What are the responsibilities and job description for the Application Penetration Tester II position at OnDefend LLC?
Job Overview:
We are looking for an Application Penetration Tester II with 3 years of experience, strong communication skills, creativity, innovation, and the ability to manage and resolve complex issues within a dispersed organization.
As an Application Security Penetration Tester II, you will leverage your expertise in application security, utilizing SAST/DAST/SCA tooling to perform comprehensive technical testing. The technical testing will range from source code review to adversarial tradecraft mapping to test and validate security controls of web and mobile applications. Application Penetration Testers are expected and supported to continuously improve their tradecraft and expertise through research, professional development, and experience.
Primary Responsibilities:
- Conduct technical testing of web and mobile applications including but not limited to penetration testing, vulnerability scanning, social engineering, and validating security controls.

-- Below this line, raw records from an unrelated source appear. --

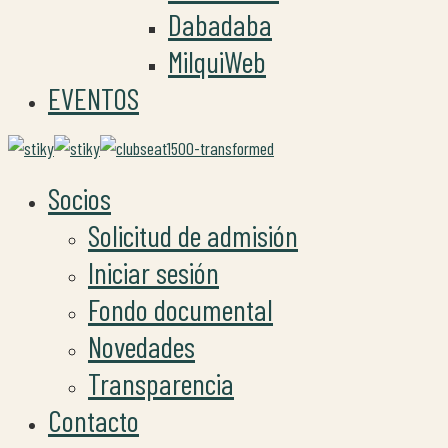
Dabadaba
MilquiWeb
EVENTOS
Socios
Solicitud de admisión
Iniciar sesión
Fondo documental
Novedades
Transparencia
Contacto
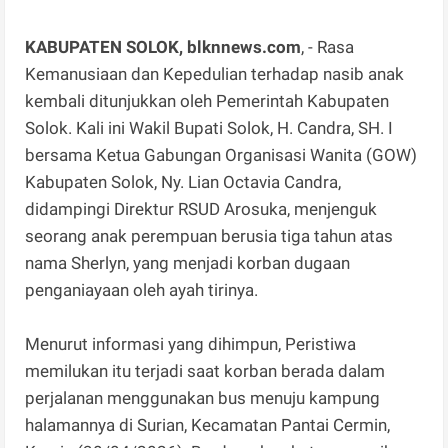
KABUPATEN SOLOK, blknnews.com
, - Rasa
Kemanusiaan dan Kepedulian terhadap nasib anak
kembali ditunjukkan oleh Pemerintah Kabupaten
Solok. Kali ini Wakil Bupati Solok, H. Candra, SH. I
bersama Ketua Gabungan Organisasi Wanita (GOW)
Kabupaten Solok, Ny. Lian Octavia Candra,
didampingi Direktur RSUD Arosuka, menjenguk
seorang anak perempuan berusia tiga tahun atas
nama Sherlyn, yang menjadi korban dugaan
penganiayaan oleh ayah tirinya.
Menurut informasi yang dihimpun, Peristiwa
memilukan itu terjadi saat korban berada dalam
perjalanan menggunakan bus menuju kampung
halamannya di Surian, Kecamatan Pantai Cermin,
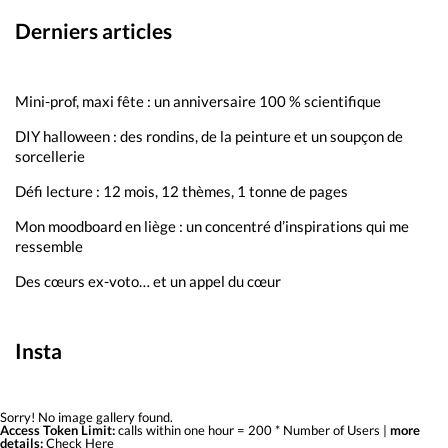
Derniers articles
Mini-prof, maxi fête : un anniversaire 100 % scientifique
DIY halloween : des rondins, de la peinture et un soupçon de
sorcellerie
Défi lecture : 12 mois, 12 thèmes, 1 tonne de pages
Mon moodboard en liège : un concentré d’inspirations qui me
ressemble
Des cœurs ex-voto… et un appel du cœur
Insta
Sorry! No image gallery found.
Access Token Limit:
calls within one hour = 200 * Number of Users |
more
details:
Check Here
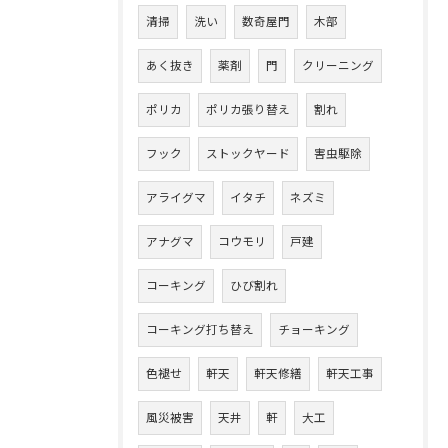
清掃
洗い
数奇屋門
木部
あく抜き
薬剤
門
クリーニング
ポリカ
ポリカ張り替え
割れ
フック
ストックヤード
害虫駆除
アライグマ
イタチ
ネズミ
アナグマ
コウモリ
戸建
コーキング
ひび割れ
コーキング打ち替え
チョーキング
色褪せ
軒天
軒天修繕
軒天工事
風災被害
天井
軒
大工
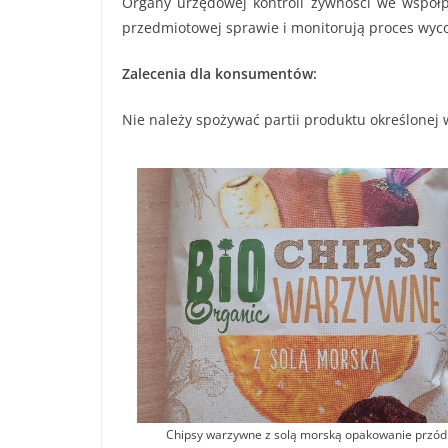
Organy urzędowej kontroli żywności we współ
przedmiotowej sprawie i monitorują proces wyc
Zalecenia dla konsumentów:
Nie należy spożywać partii produktu określonej
Chipsy warzywne z solą morską opakowanie przód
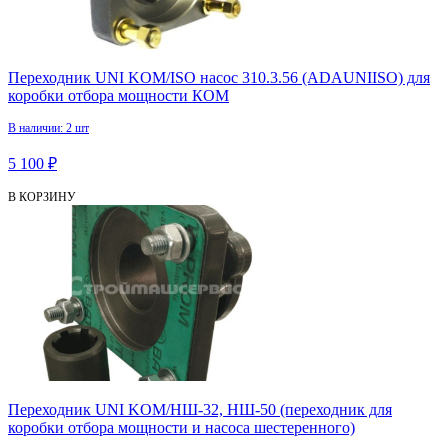
Переходник UNI KOM/ISO насос 310.3.56 (ADAUNIISO) для
коробки отбора мощности КОМ
В наличии: 2 шт
5 100 ₽
В КОРЗИНУ
Переходник UNI KOM/НШ-32, НШ-50 (переходник для
коробки отбора мощности и насоса шестеренного)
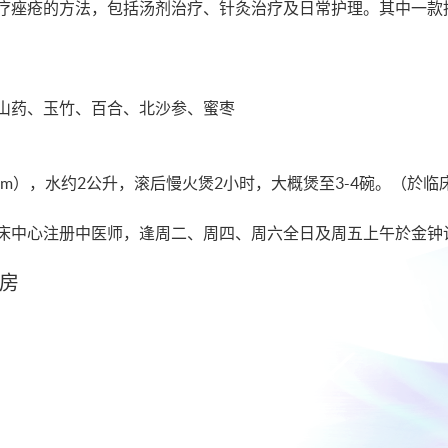
疗痤疮的方法，包括汤剂治疗、针灸治疗及日常护理。其中一款
山药、玉竹、百合、北沙参、蜜枣
0gm），水约2公升，滚后慢火煲2小时，大概煲至3-4碗。（於
床中心注册中医师，逢周二、周四、周六全日及周五上午於金钟
房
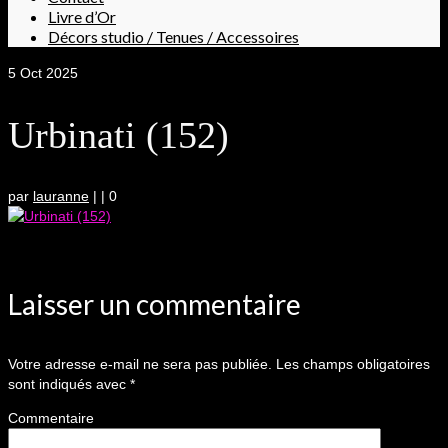
Livre d’Or
Décors studio / Tenues / Accessoires
5
Oct 2025
Urbinati (152)
par
lauranne
|
|
0
Laisser un commentaire
Votre adresse e-mail ne sera pas publiée.
Les champs obligatoires
sont indiqués avec
*
Commentaire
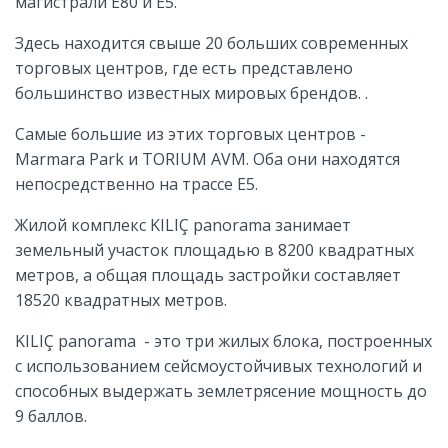
магистрали
Е80 и Е5.
Здесь находится свыше 20 больших современных
торговых центров, где есть представлено
большинство известных мировых брендов. .
Самые большие из этих торговых центров -
Marmara Park и TORIUM AVM. Оба они находятся
непосредственно на трассе Е5.
Жилой комплекс
KILIÇ panorama занимает
земельный участок площадью в 8200 квадратных
метров, а общая площадь застройки составляет
18520 квадратных метров.
KILIÇ panorama - это три жилых блока, построенных
с использованием сейсмоустойчивых технологий и
способных выдержать землетрясение мощность до
9 баллов.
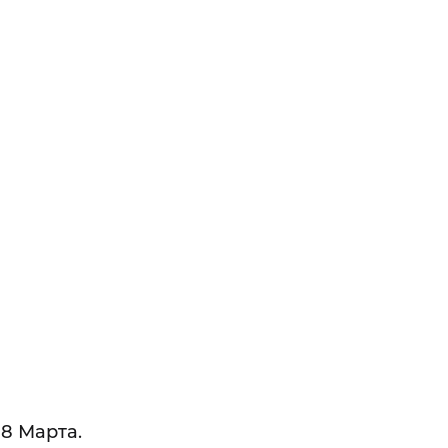
8 Марта.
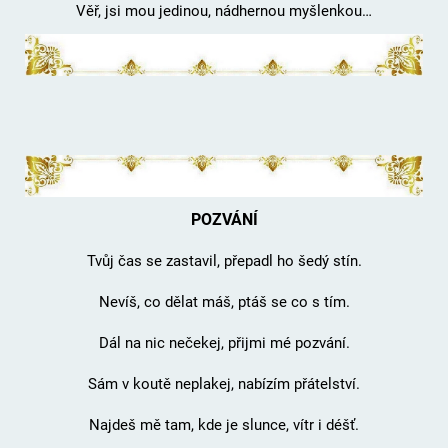
Věř, jsi mou jedinou, nádhernou myšlenkou…
POZVÁNÍ
Tvůj čas se zastavil, přepadl ho šedý stín.
Nevíš, co dělat máš, ptáš se co s tím.
Dál na nic nečekej, přijmi mé pozvání.
Sám v koutě neplakej, nabízím přátelství.
Najdeš mě tam, kde je slunce, vítr i déšť.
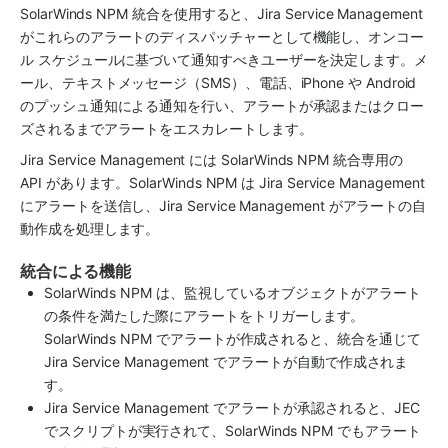
SolarWinds NPM 統合を使用すると、Jira Service Management 
がこれらのアラートのディスパッチャーとして機能し、オンコー
ル スケジュールに基づいて通知すべきユーザーを決定します。メ
ール、テキストメッセージ（SMS）、電話、iPhone や Android 
のプッシュ通知による通知を行い、アラートが承認またはクロー
ズされるまでアラートをエスカレートします。
Jira Service Management には SolarWinds NPM 統合専用の 
API があります。SolarWinds NPM は Jira Service Management 
にアラートを送信し、Jira Service Management がアラートの自
動作成を処理します。
統合による機能
SolarWinds NPM は、監視しているオブジェクトがアラート
の条件を満たした際にアラートをトリガーします。
SolarWinds NPM でアラートが作成されると、統合を通じて 
Jira Service Management でアラートが自動で作成されま
す。
Jira Service Management でアラートが承認されると、JEC 
でスクリプトが実行されて、SolarWinds NPM でもアラート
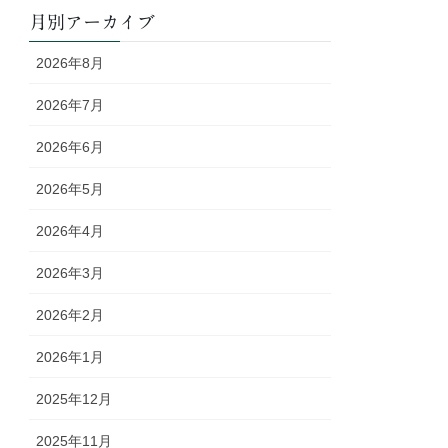
月別アーカイブ
2026年8月
2026年7月
2026年6月
2026年5月
2026年4月
2026年3月
2026年2月
2026年1月
2025年12月
2025年11月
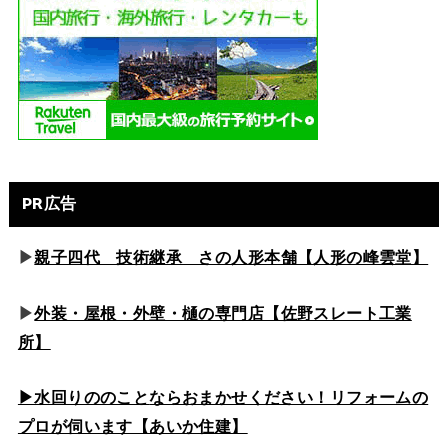
PR広告
▶
親子四代 技術継承 さの人形本舗【人形の峰雲堂】
▶
外装・屋根・外壁・樋の専門店【佐野スレート工業
所】
▶水回りののこと
ならおまかせください！リフォームの
プロが伺います【あいか住建】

- Perform in-depth source code reviews, providing security consulting on findings
- Implement static and dynamic security testing techniques
- Leverage automated security testing and monitoring such as integrating CI/CD pipelines
- Validate security controls around web resources and mobile applications and their backend web services
- Triage, publish, and communicate findings and recommendations to client stakeholders
- Develop comprehensive and accurate reports and presentations for varied stakeholders
- Utilize adversarial tradecraft and cyber threat intelligence to design, emulate, and execute assessments
- Perform innovative research and promote an environment of innovation and knowledge sharing
- Design and propose new penetration assessments based on prior findings and understanding of client infrastructure
- Develop/modify custom tooling or processes to solve or improve identified assessment or program needs
- Other program operational or project initiatives to be assigned
Minimum Qualifications:
- 3 years of experience performing application penetration tests or equivalent experience (i.e. 5 years designing web or mobile applications, with less than 3 years of experience in penetration testing, red team emulation, or purple team operations)
- Comprehensive background in application, network, and system security
- Experience with Windows and Nix systems
- Experience with reading, writing, and editing code written in various programming languages, such as Perl, Python, Ruby, Bash, C/C , C#, and Java
- Experience with security test tooling such as Burp Suite Pro, including identification and use of relevant plugins and extensions
- Proficiency in DAST/SAST/SCA tools like Black Duck, Coverity, Datadog, Chechmarx, Fortify Static Code Analyzer, OWASP ZAP, Acunetix, NetSparker, VeraCode, Plextrac, and Burp Suite.
Preferred Qualifications:
- Experience with conducting reverse engineering on mobile applications, including applications with anti-emulator and obfuscation protections
- Experience with Docker and Kubernetes security
- Experience or familiarity with cloud security practices or penetration tests (AWS, Azure, Oracle)
- Holds at least one industry standard certification such as GWAPT, OSCP, GCIH, GPEN, GXPN, CRTE, CRTP, CEPT, GCPN, eWPT, CASE, GSSP-Java, and GSSP-.NET
- Active contributions to the security community such as research, public CVEs, bug-bounty recognitions, open-source projects, blogs, publications, conferences, etc.
- Experience with IOS and Android operating systems
- Experience with securing and testing API vulnerabilities
Important Note: Please note that OnDefend does not provide visa sponsorship for this position. Applicants must be authorized to work in the United States without the need for visa sponsorship.